Taking a maximalist approach, like stating that any district drawn with race in mind is unconstitutional, “really would eviscerate a key function of Section 2 of the Voting Rights Act that has existed since 1982 and effectively overturn years of cases,” Schwinn said.

Schwinn said two justices would be key to watch: Chief Justice John G. Roberts and Justice Brett M. Kavanaugh. The two voted with the court’s Democratic appointees to uphold the Alabama map, and either could flip his vote in the Louisiana case.

Kareem Crayton, vice president of the Brennan Center for Justice’s office in Washington, D.C., pointed out that statutes such as the VRA and the principle of “one person, one vote” were meant to preserve an individual’s right to vote.

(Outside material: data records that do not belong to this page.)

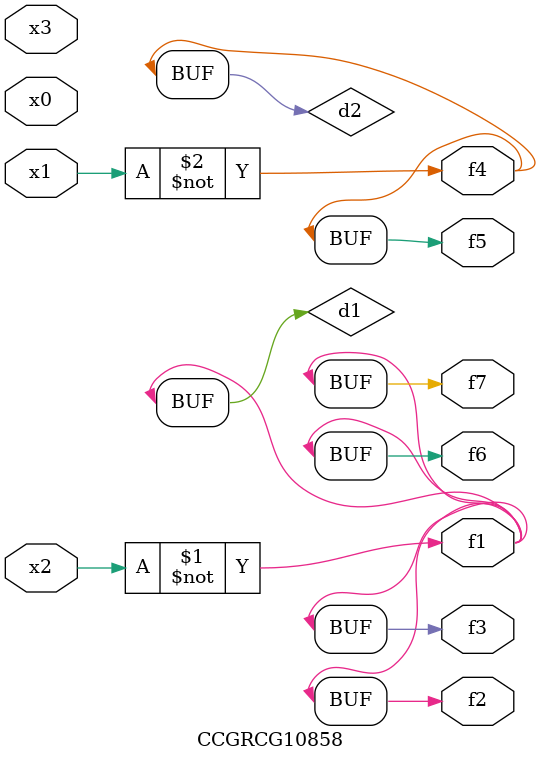
<source format=v>
module CCGRCG10858(
	input x0, x1, x2, x3,
	output f1, f2, f3, f4, f5, f6, f7
);

	wire d1, d2;

	xnor (d1, x2);
	not (d2, x1);
	assign f1 = d1;
	assign f2 = d1;
	assign f3 = d1;
	assign f4 = d2;
	assign f5 = d2;
	assign f6 = d1;
	assign f7 = d1;
endmodule

</source>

“As we talk about districts and power, and all of those things are a part of the story, but all this is supposed to stem from the ability of an individual citizen to exercise their power and their preferences to say who represents them,” Crayton said.

Crayton pointed out that the case comes “in the middle of a rather contentious moment when people are answering the invitation to use partisanship to the hilt and designing and redesigning districts.”

Texas is in the middle of a special legislative session to redraw its congressional map for stated Republican gains, and other state leaders nationwide have discussed the possibility of such middecade redistricting.

Experts have said that court fights over redistricting can shape the House majority, as so few seats are in play. Some of the states with hard-fought redistricting battles, such as Texas and Florida, face frequent fights over alleged racial discrimination under the VRA.

The cases are Louisiana v. Phillip Callais, et al. and Press Robinson, et al., v. Phillip Callais, et al.